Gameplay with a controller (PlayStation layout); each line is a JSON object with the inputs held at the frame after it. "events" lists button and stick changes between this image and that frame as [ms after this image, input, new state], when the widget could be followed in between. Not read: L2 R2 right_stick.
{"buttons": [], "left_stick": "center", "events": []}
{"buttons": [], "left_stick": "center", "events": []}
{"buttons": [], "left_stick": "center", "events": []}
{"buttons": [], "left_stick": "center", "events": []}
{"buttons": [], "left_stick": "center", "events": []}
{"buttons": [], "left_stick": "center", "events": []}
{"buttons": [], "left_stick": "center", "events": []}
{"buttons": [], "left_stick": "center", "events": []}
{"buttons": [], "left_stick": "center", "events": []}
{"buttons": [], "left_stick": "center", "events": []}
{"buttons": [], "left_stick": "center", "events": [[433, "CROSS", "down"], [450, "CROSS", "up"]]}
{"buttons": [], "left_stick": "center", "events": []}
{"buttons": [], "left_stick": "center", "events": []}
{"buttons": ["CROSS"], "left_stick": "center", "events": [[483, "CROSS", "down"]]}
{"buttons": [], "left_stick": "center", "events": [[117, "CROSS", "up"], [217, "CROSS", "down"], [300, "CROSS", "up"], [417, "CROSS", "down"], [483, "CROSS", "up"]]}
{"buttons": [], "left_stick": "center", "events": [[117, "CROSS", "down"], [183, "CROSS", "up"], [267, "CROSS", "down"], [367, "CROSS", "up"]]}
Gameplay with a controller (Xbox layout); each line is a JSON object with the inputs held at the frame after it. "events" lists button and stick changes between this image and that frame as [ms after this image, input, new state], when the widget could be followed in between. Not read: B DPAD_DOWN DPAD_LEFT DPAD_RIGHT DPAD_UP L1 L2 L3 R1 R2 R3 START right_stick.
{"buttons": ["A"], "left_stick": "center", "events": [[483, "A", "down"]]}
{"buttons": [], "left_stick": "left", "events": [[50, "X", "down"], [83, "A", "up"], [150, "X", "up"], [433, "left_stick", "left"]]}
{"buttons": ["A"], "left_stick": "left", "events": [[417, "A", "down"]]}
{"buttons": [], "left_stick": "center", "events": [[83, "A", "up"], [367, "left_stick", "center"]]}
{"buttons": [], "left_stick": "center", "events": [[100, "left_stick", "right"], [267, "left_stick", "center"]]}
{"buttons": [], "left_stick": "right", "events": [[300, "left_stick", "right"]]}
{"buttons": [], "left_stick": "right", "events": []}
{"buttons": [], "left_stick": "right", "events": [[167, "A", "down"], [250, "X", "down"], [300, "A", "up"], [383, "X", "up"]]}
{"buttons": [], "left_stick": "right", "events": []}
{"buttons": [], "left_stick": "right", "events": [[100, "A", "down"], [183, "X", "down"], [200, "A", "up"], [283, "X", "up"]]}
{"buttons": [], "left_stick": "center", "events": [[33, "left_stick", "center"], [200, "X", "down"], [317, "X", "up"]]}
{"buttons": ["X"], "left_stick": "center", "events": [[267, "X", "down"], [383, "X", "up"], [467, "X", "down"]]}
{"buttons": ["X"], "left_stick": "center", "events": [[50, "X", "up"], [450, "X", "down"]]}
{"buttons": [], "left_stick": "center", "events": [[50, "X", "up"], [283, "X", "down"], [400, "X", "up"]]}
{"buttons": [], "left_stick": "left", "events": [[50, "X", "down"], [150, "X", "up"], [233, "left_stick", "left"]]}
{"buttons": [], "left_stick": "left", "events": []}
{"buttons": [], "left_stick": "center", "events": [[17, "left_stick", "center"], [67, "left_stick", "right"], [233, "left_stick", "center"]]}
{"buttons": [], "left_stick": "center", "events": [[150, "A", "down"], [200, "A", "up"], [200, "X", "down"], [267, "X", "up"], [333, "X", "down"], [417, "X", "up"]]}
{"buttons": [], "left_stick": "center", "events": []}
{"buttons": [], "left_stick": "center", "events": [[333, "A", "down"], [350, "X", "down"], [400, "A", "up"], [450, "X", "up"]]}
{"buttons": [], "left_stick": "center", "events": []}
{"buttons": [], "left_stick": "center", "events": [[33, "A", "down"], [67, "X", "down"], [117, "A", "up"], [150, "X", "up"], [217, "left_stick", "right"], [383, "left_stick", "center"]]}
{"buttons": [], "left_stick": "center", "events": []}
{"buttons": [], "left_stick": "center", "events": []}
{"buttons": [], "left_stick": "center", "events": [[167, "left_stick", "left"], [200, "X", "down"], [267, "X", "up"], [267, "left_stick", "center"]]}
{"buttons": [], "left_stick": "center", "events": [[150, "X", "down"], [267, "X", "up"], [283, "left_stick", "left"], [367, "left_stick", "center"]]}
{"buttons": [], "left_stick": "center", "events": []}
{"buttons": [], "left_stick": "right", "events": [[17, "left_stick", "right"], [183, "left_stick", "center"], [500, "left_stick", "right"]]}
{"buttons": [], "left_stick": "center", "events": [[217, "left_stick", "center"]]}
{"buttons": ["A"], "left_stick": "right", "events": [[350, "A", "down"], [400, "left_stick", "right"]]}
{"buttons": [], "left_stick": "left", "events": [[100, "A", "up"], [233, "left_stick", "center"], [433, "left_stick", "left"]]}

──────────────────────────────

PROBLEM> Give the entries again, every one of them exactly.

WRITTEN RESPONSE>
Gameplay with a controller (PlayStation layout); each line is a JSON object with the inputs held at the frame after it. "events" lists button and stick changes between this image and that frame as [ms after this image, input, new state], when the widget could be followed in between. Not read: L2 R2 right_stick.
{"buttons": [], "left_stick": "center", "events": []}
{"buttons": [], "left_stick": "center", "events": []}
{"buttons": [], "left_stick": "center", "events": []}
{"buttons": [], "left_stick": "center", "events": []}
{"buttons": [], "left_stick": "center", "events": []}
{"buttons": [], "left_stick": "center", "events": []}
{"buttons": [], "left_stick": "center", "events": []}
{"buttons": [], "left_stick": "center", "events": []}
{"buttons": [], "left_stick": "center", "events": []}
{"buttons": [], "left_stick": "center", "events": []}
{"buttons": [], "left_stick": "center", "events": [[433, "CROSS", "down"], [450, "CROSS", "up"]]}
{"buttons": [], "left_stick": "center", "events": []}
{"buttons": [], "left_stick": "center", "events": []}
{"buttons": ["CROSS"], "left_stick": "center", "events": [[483, "CROSS", "down"]]}
{"buttons": [], "left_stick": "center", "events": [[117, "CROSS", "up"], [217, "CROSS", "down"], [300, "CROSS", "up"], [417, "CROSS", "down"], [483, "CROSS", "up"]]}
{"buttons": [], "left_stick": "center", "events": [[117, "CROSS", "down"], [183, "CROSS", "up"], [267, "CROSS", "down"], [367, "CROSS", "up"]]}
Gameplay with a controller (Xbox layout); each line is a JSON object with the inputs held at the frame after it. "events" lists button and stick changes between this image and that frame as [ms after this image, input, new state], when the widget could be followed in between. Not read: B DPAD_DOWN DPAD_LEFT DPAD_RIGHT DPAD_UP L1 L2 L3 R1 R2 R3 START right_stick.
{"buttons": ["A"], "left_stick": "center", "events": [[483, "A", "down"]]}
{"buttons": [], "left_stick": "left", "events": [[50, "X", "down"], [83, "A", "up"], [150, "X", "up"], [433, "left_stick", "left"]]}
{"buttons": ["A"], "left_stick": "left", "events": [[417, "A", "down"]]}
{"buttons": [], "left_stick": "center", "events": [[83, "A", "up"], [367, "left_stick", "center"]]}
{"buttons": [], "left_stick": "center", "events": [[100, "left_stick", "right"], [267, "left_stick", "center"]]}
{"buttons": [], "left_stick": "right", "events": [[300, "left_stick", "right"]]}
{"buttons": [], "left_stick": "right", "events": []}
{"buttons": [], "left_stick": "right", "events": [[167, "A", "down"], [250, "X", "down"], [300, "A", "up"], [383, "X", "up"]]}
{"buttons": [], "left_stick": "right", "events": []}
{"buttons": [], "left_stick": "right", "events": [[100, "A", "down"], [183, "X", "down"], [200, "A", "up"], [283, "X", "up"]]}
{"buttons": [], "left_stick": "center", "events": [[33, "left_stick", "center"], [200, "X", "down"], [317, "X", "up"]]}
{"buttons": ["X"], "left_stick": "center", "events": [[267, "X", "down"], [383, "X", "up"], [467, "X", "down"]]}
{"buttons": ["X"], "left_stick": "center", "events": [[50, "X", "up"], [450, "X", "down"]]}
{"buttons": [], "left_stick": "center", "events": [[50, "X", "up"], [283, "X", "down"], [400, "X", "up"]]}
{"buttons": [], "left_stick": "left", "events": [[50, "X", "down"], [150, "X", "up"], [233, "left_stick", "left"]]}
{"buttons": [], "left_stick": "left", "events": []}
{"buttons": [], "left_stick": "center", "events": [[17, "left_stick", "center"], [67, "left_stick", "right"], [233, "left_stick", "center"]]}
{"buttons": [], "left_stick": "center", "events": [[150, "A", "down"], [200, "A", "up"], [200, "X", "down"], [267, "X", "up"], [333, "X", "down"], [417, "X", "up"]]}
{"buttons": [], "left_stick": "center", "events": []}
{"buttons": [], "left_stick": "center", "events": [[333, "A", "down"], [350, "X", "down"], [400, "A", "up"], [450, "X", "up"]]}
{"buttons": [], "left_stick": "center", "events": []}
{"buttons": [], "left_stick": "center", "events": [[33, "A", "down"], [67, "X", "down"], [117, "A", "up"], [150, "X", "up"], [217, "left_stick", "right"], [383, "left_stick", "center"]]}
{"buttons": [], "left_stick": "center", "events": []}
{"buttons": [], "left_stick": "center", "events": []}
{"buttons": [], "left_stick": "center", "events": [[167, "left_stick", "left"], [200, "X", "down"], [267, "X", "up"], [267, "left_stick", "center"]]}
{"buttons": [], "left_stick": "center", "events": [[150, "X", "down"], [267, "X", "up"], [283, "left_stick", "left"], [367, "left_stick", "center"]]}
{"buttons": [], "left_stick": "center", "events": []}
{"buttons": [], "left_stick": "right", "events": [[17, "left_stick", "right"], [183, "left_stick", "center"], [500, "left_stick", "right"]]}
{"buttons": [], "left_stick": "center", "events": [[217, "left_stick", "center"]]}
{"buttons": ["A"], "left_stick": "right", "events": [[350, "A", "down"], [400, "left_stick", "right"]]}
{"buttons": [], "left_stick": "left", "events": [[100, "A", "up"], [233, "left_stick", "center"], [433, "left_stick", "left"]]}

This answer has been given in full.